Collegiate Times

Norris opens with few visual reminders

June 14, 2007 | by Robert Bowman, Editor in chief
Norris Gallery

Norris Hall was opened Thursday for the media, as university officials guided reporters, photographers and members of the broadcast media through the building. The second floor has no visual reminders of April 16: The floor tiles, ceiling tiles and classroom doors have all been replaced and the walls have been patched and repainted.

Larry Hincker, associate vice president of University Relations, said that the university opened the doors to the media because of requests to see the second floor.

The second floor does not resemble the same floor of April 16 in any way other than the floorplan. The university has renovated the building, spending $75,000 after the $320,000 cost of the initial clean-up. The university has also spent $20,000 to move some equipment out of the building and other equipment into the building to accommodate both the department of material science engineering and the department of civil and environmental engineering.

The clean-up took two to three weeks, and began one week after April 16.

Norris Hall was closed on April 16 after Seung-Hui Cho killed 30 people in the building before taking his own life.

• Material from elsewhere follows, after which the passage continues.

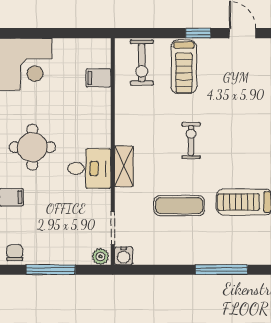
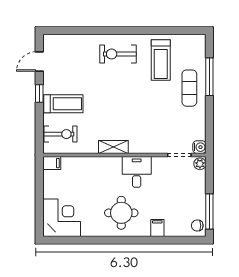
filing cabinet: (98, 78) -> (52, 163), moved, turned -90
exercise bike: (191, 140) -> (118, 54), moved, width x1.38, depth x1.39
shelving: (124, 166) -> (113, 147), moved
exercise mat: (179, 206) -> (189, 88), moved
window: (51, 270) -> (209, 212), moved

The building will open on June 18 for students, faculty and staff. Only one entrance — the entrance between Norris and Holden Halls — will be open, and it will be guarded by a security guard until a swipe card unit can be installed.

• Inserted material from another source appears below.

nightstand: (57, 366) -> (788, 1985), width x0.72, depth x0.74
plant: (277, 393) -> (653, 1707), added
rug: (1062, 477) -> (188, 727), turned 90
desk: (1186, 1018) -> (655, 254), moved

On the second floor, all doors were replaced and whiteboards were installed. The doors do not have doorknobs and will be continuously locked. Only the police have a key, Hincker said.

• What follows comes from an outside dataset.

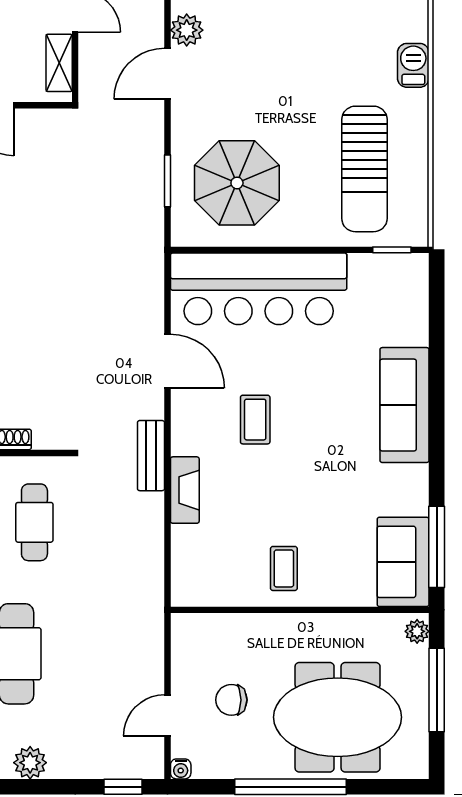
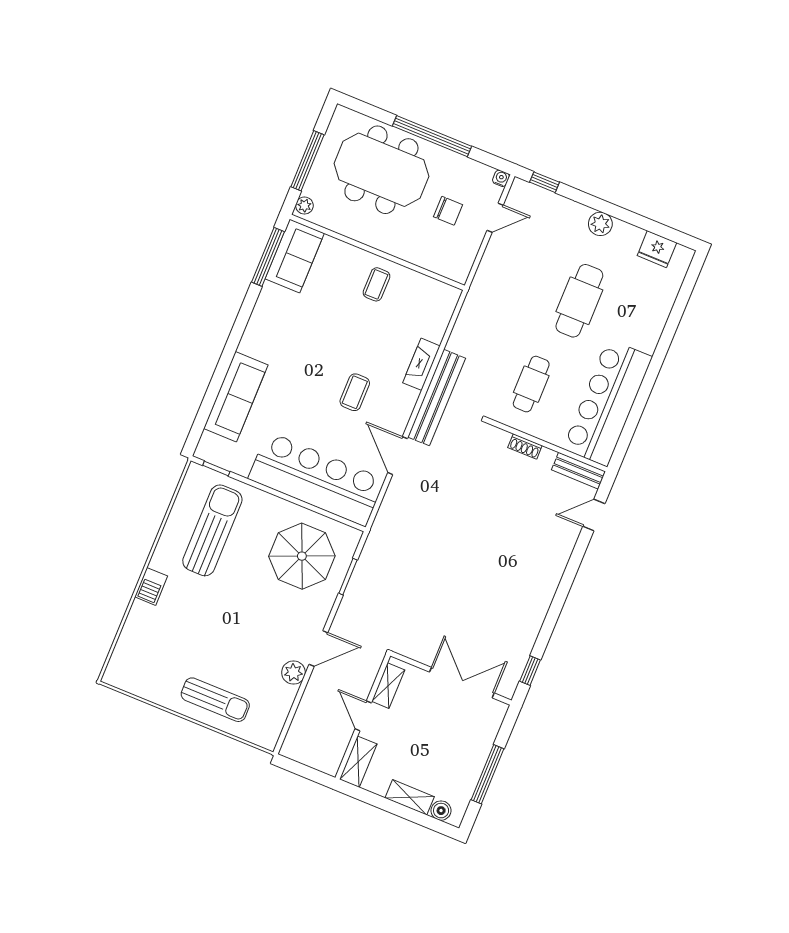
sofa: (404, 405) -> (236, 397), moved
bench: (151, 456) -> (437, 398), width x1.86, depth x1.21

The whiteboards were installed even though the rooms will never be used for general-purpose classrooms. The rooms had blackboards on and before April 16.

The whiteboards restore the rooms to a sense of normalcy, said Mark Owczarski, director of news and information with University Relations. They were installed for families to give them a feel for what the rooms looked like, he said.

Norris has three entrances and each was chained shut by Cho on April 16. The university has replaced all door handles in Norris to make them push-buttoned doors.

Police gained access into the building by shooting the locks of the machine shop doors — not considered an entrance to the building — with a shotgun.

The walk through Norris also included a look at three of the 16 labs in the building. The labs are the largest reason Norris will remain to be used.

Dave Simmons, the lab manager and head of the machine shop, explained that the machine shop in Norris affected research done throughout the university and the Corporate Research Center, not just in the building. Many departments use that shop due to its sophistication and space.

“When this shop was shut down, it shut down research for the whole university,” he said.